### REQUIRED WORK
Transcribe the listing in full, word for word; pictures do not belong in the copy.

### DATA SHOWN
== Segment start ==
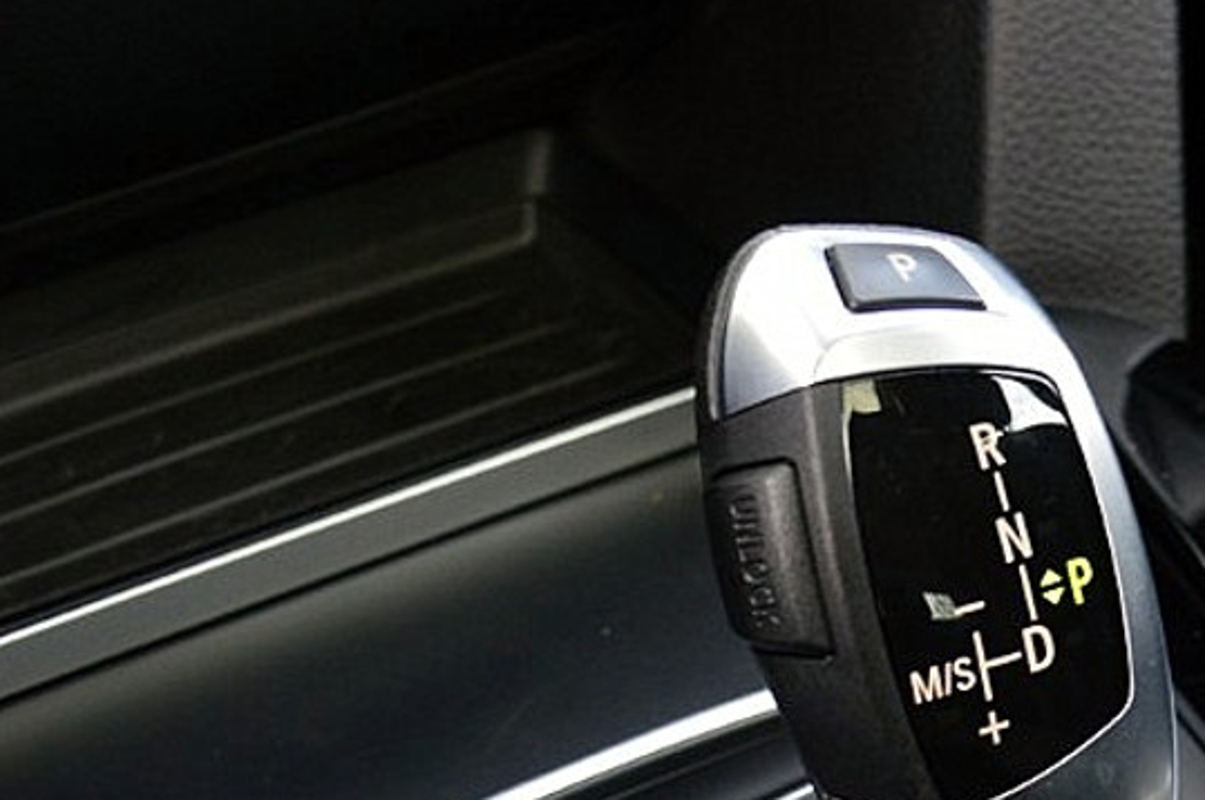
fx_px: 3644
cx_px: 1185
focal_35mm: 109
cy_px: 867
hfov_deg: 18.3
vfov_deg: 12.3
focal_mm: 28
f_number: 5.6
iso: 800
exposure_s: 1/60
== Segment end ==
### FINISHED TASK
fx_px: 3644
cx_px: 1185
focal_35mm: 109
cy_px: 867
hfov_deg: 18.3
vfov_deg: 12.3
focal_mm: 28
f_number: 5.6
iso: 800
exposure_s: 1/60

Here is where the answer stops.